- **Action item**
Transcribe all of the data below verbatim, omitting the pictures from your transcription.

- **Data supplied**
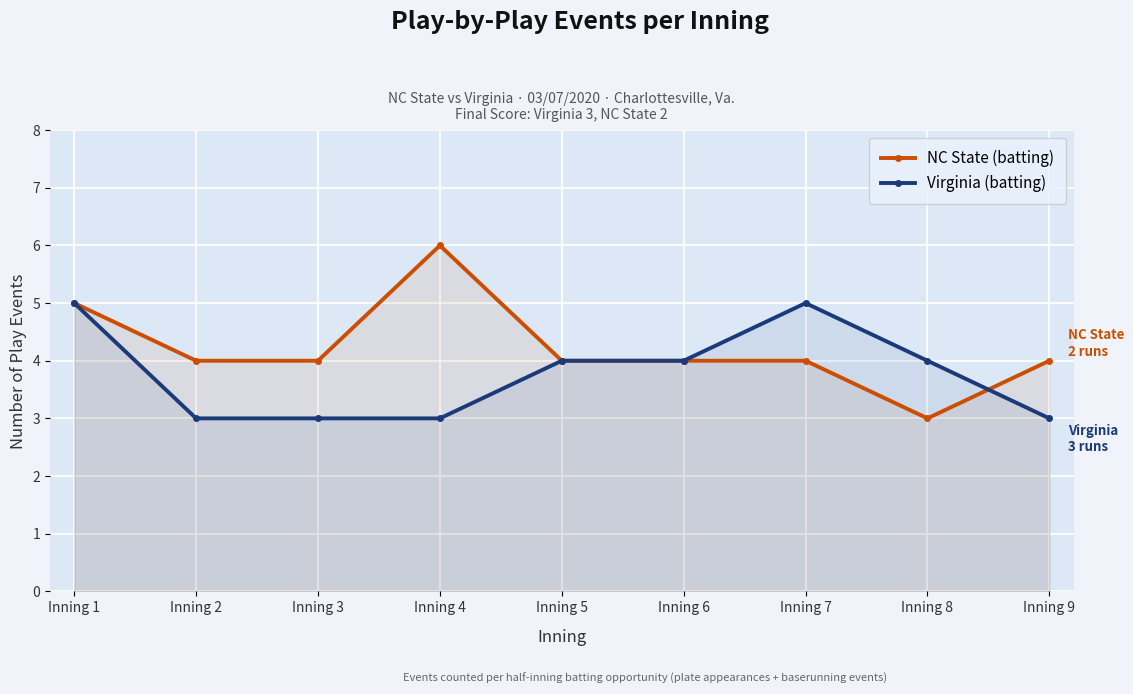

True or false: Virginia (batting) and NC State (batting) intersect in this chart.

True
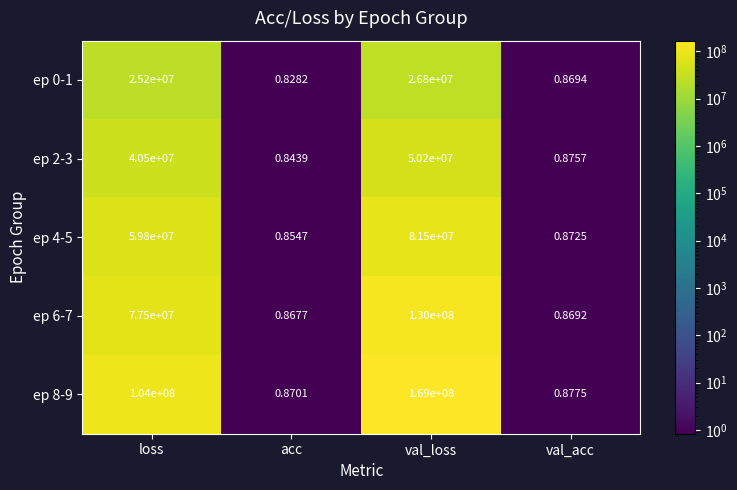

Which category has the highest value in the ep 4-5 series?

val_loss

- **Response area**
True or false: Virginia (batting) and NC State (batting) intersect in this chart.

True

Which category has the highest value in the ep 4-5 series?

val_loss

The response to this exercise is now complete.